As a way to solve this, I would send a commit hash along in the JSON payload. Like this:

{
    "phase": "pre-test",
    "repository": "https://github.com/bors-ng/bors-ng",
    "work-branch": "staging.tmp",
    "target-branch": "master",
    "time": 1557368125,
    "callback": "https://bors.tech/webhook/callback/5a4857627",
    "commit": "0b7d6e1ccf9d5fdbce73b690da8a4f76fffc38eb"
}

The hook can then validate on the other end that the commit is right.

git checkout $work_branch
git pull
[ `git rev-parse HEAD` = $commit ] || panic

I’m assuming bors only checks for cancellation at certain points – e.g., if a user cancels a batch while it’s in the middle of a Github API call, it completes the Github API call before it notices the cancellation. Could we just… wait to process the cancellation until after the hook completes? (Either via the callback or the timeout?)

I like the idea of putting the revision in there too, since it’s hard to have too much consistency checking in a distributed system, but waiting for the hook to complete before starting another would dramatically reduce the risk of race conditions.

Could. But hooks are user code, and likely to have bugs or downtime. If something goes wrong, and the end user knows it went wrong because they’re looking at some log somewhere, they don’t want to be left helpless until the timer runs out. GitHub API calls have a ten second timeout. Not fifteen minutes.

Fair enough. There’s also the case where the timeout expires and the hook is still messing around with stuff… though, if we’re assuming arbitrary bugs in the hooks, then relying on the hooks to avoid breaking something is tricky :-/

Some more ideas, just brainstorming:

  • Instead of staging.tmp, we could use unique names like staging.tmp.1039432, so if the hook gets away from us then it’ll write to a branch that we’re no longer using.
  • Hooks could report back status regularly by posting to the callback hook, {"status": "pending", "comment": "..."}. (This would probably be a good idea anyway, so the hook can pass back status information to the user while it’s running.) But the relevance here is: if hooks are going to do this, then we could use this to catch stuck hooks much earlier – e.g. tell hooks they need to send an update every minute. Then it’s fine if the overall operation takes 15 minutes on success, but if a hook breaks down then we can still catch that in 1 minute.
  • Give the user a special button in the UI that signals “I just checked and this hook is broken, please time it out immediately”?

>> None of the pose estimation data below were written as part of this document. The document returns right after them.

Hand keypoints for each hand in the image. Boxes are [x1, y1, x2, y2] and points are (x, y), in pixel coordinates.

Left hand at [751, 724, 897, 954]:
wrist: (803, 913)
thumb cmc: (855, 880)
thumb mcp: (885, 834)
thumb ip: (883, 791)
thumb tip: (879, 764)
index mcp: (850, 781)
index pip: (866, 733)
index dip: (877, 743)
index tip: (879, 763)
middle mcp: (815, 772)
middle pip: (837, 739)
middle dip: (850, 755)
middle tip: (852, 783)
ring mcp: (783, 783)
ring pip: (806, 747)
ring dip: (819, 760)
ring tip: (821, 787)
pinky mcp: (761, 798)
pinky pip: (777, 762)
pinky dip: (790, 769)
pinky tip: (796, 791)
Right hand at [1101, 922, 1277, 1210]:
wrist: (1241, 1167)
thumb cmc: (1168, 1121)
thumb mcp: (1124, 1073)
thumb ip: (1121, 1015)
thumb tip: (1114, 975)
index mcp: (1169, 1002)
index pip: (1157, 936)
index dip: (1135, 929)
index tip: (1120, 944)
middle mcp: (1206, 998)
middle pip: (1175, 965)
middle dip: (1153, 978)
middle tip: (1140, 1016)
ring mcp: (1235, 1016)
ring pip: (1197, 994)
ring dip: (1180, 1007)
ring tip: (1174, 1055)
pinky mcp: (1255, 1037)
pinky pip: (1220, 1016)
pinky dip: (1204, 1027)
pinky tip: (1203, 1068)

Also: how do you want me to handle edits to the RFC – just editing the original message in place, or…?

If your hook doesn’t use a force push, then if something else (like bors) pushes to the git branch before it the hook gets around to doing so, then the hook’s push will fail. That’s a git feature, so assuming the hook uses it correctly (make new commits rather than rewrite history), then it should be fine. Bors uses force-pushes to the staging.tmp branch, so as long as the hook doesn’t, then bors will always win.

Yes, just edit it in place.

OK, I just updated the original message to a new version, which I think addresses all the issues raised so far.

1 Like

Hi hi,

Just wanted to check in to see if you’d had a chance to look at this yet, and to find out what the process is from here.

I’ve looked at it.

I’m going to enter this into its Final Comment Period, with disposition in favor of approving. If anyone knows of anything wrong with it, speak now or forever hold your peace!

1 Like

This is completely opt-in, right? If I don’t define any hooks in my bors.toml file, then implementation of this feature will have no effect on my workflow?

As long as this is opt-in and doesn’t break any existing workflows, I don’t see any problems with it.

Right.

[filler text to satisfy discourse’s minimum post length requirement]

1 Like

Great, then it looks good to me!

This topic was automatically closed after 14 days. New replies are no longer allowed.

Okay, it’s been accepted and added to the archive.